**What you should do**
Transcribe the listing word for word, beginning at its first line and ending at the line containing "<sup>a</sup> According to"; omit the pictures.
··········
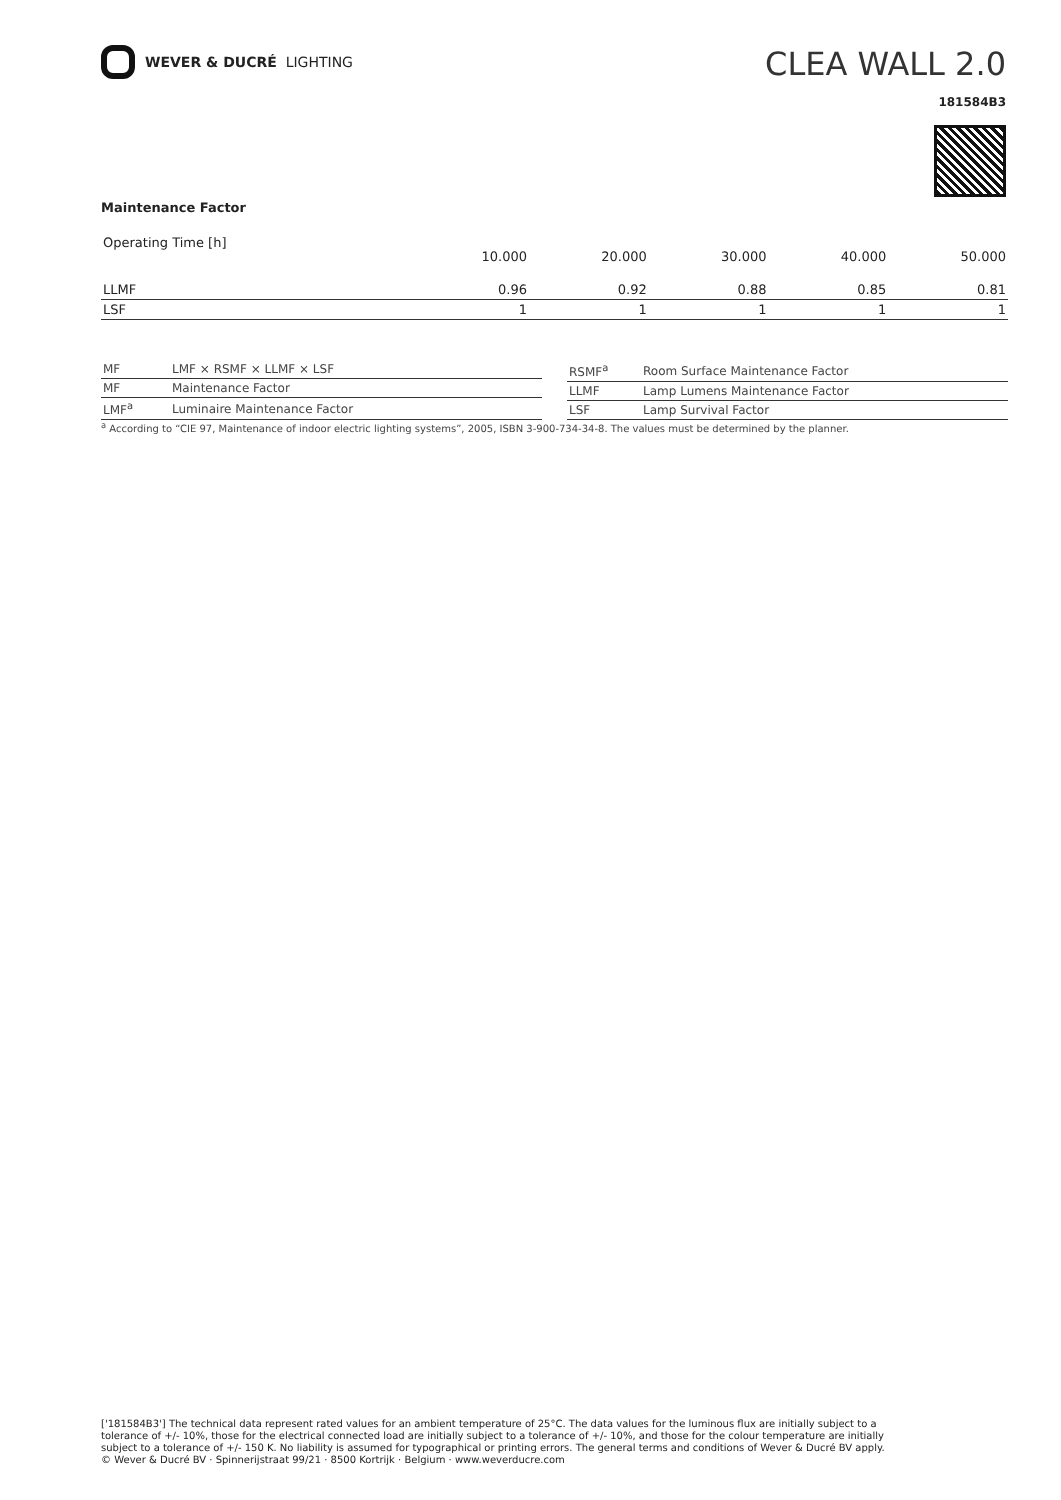WEVER & DUCRÉ LIGHTING
CLEA WALL 2.0
181584B3
Maintenance Factor
| Operating Time [h] | 10.000 | 20.000 | 30.000 | 40.000 | 50.000 |
| LLMF | 0.96 | 0.92 | 0.88 | 0.85 | 0.81 |
| LSF | 1 | 1 | 1 | 1 | 1 |
| MF | LMF × RSMF × LLMF × LSF |
| MF | Maintenance Factor |
| LMF<sup>a</sup> | Luminaire Maintenance Factor |
| RSMF<sup>a</sup> | Room Surface Maintenance Factor |
| LLMF | Lamp Lumens Maintenance Factor |
| LSF | Lamp Survival Factor |
<sup>a</sup> According to “CIE 97, Maintenance of indoor electric lighting systems”, 2005, ISBN 3-900-734-34-8. The values must be determined by the planner.
['181584B3'] The technical data represent rated values for an ambient temperature of 25°C. The data values for the luminous flux are initially subject to a tolerance of +/- 10%, those for the electrical connected load are initially subject to a tolerance of +/- 10%, and those for the colour temperature are initially subject to a tolerance of +/- 150 K. No liability is assumed for typographical or printing errors. The general terms and conditions of Wever & Ducré BV apply.
© Wever & Ducré BV · Spinnerijstraat 99/21 · 8500 Kortrijk · Belgium · www.weverducre.com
··········
**Exercise solution**
WEVER & DUCRÉ LIGHTING
CLEA WALL 2.0
181584B3
Maintenance Factor
| Operating Time [h] | 10.000 | 20.000 | 30.000 | 40.000 | 50.000 |
| LLMF | 0.96 | 0.92 | 0.88 | 0.85 | 0.81 |
| LSF | 1 | 1 | 1 | 1 | 1 |
| MF | LMF × RSMF × LLMF × LSF |
| MF | Maintenance Factor |
| LMF<sup>a</sup> | Luminaire Maintenance Factor |
| RSMF<sup>a</sup> | Room Surface Maintenance Factor |
| LLMF | Lamp Lumens Maintenance Factor |
| LSF | Lamp Survival Factor |
<sup>a</sup> According to “CIE 97, Maintenance of indoor electric lighting systems”, 2005, ISBN 3-900-734-34-8. The values must be determined by the planner.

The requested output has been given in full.